Just as the Victoria Cross — though solely a British award — is recognised globally as the foremost recognition of valour in wartime so, too, the Nobel Peace Prize has gained international acceptance as the world’s most revered award for the advancement of human rights.
Established in 1895, the peace prize has gained that recognition and respect largely through the calibre of those chosen as recipients, among them Martin Luther King, as well as our own John Hume and David Trimble.
With some exceptions, those people and organisations awarded the prized prize gain in stature and global recognition as the finest examples of noble sacrifice and endeavour.
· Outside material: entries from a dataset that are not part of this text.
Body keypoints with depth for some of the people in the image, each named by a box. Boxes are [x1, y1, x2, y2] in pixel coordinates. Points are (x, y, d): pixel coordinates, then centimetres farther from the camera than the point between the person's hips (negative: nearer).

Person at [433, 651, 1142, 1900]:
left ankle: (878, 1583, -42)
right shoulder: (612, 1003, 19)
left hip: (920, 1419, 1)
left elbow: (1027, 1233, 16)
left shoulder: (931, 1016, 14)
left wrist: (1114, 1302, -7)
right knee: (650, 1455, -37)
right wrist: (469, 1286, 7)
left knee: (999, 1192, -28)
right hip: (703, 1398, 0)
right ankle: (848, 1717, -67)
One glaring exception is Aung Sang Suu Kyi, the civilian ruler of Myanmar (formerly Burma) who received the prize in 1991 for facing down the military junta that seized power in 1988, but who now stands accused of failing to do anything to stop the wholesale slaughter by that same military of hundreds of thousands of ethnic, mostly Muslim, Rohingyas.
A whole range of human savagery has been unleashed on the Rohingyas by the ferocious and merciless military. Villages have been razed, women raped in front of their husbands, and those husbands killed in turn. Infants have been murdered in front of their mothers who are then, themselves, slaughtered. Those trying to flee Myanmar by boat are habitually gunned down in the water.
Not since the war in Rwanda or the Bosnian conflict has so much horror been visited on so many.
Through it all, Aung Sang Suu Kyi, the country’s Nobel peace laureate, has not only stood silent but has claimed that reports of ethnic cleansing by her country’s military are either mistaken, misguided or plain wrong. She has even employed a Donald Trumpism — citing a report by the UN into the genocide as “false news”.
The UN report marks the first time the organisation has explicitly called for Myanmar officials to face genocide charges over a brutal crackdown on Rohingya Muslims last year.
The organisation that oversees the Nobel Peace Prize has said that the 1991 award to Aung Sang Suu Kyi cannot be revoked on the grounds that it is rewarded for past endeavours. But the rejection by her government of the report by UN investigators makes a mockery of the prize and, by extension, the Nobel academy that awards it.
The Norwegian Nobel Committee, which awards the peace prize, must be cringing at the memory of her speech made in 2012 at Oslo City Hall when she was finally able to accept the award in person. Thorbjorn Jagland, the chairman of the committee, praised her and thanked her “for your fearlessness, your tenacity and your strength”. He said: “Your life is a message to all of us.”
A little humility by the academy might be in order, on the line of the apology it offered in 2006 for failure to give the prize to Mahatma Gandhi, even though he was nominated six times. The peace prize has had a chequered past. At one stage, in 1939, Adolf Hitler was nominated for it. Aung Sang Suu Kyi is no Hitler, but she is no Gandhi, either.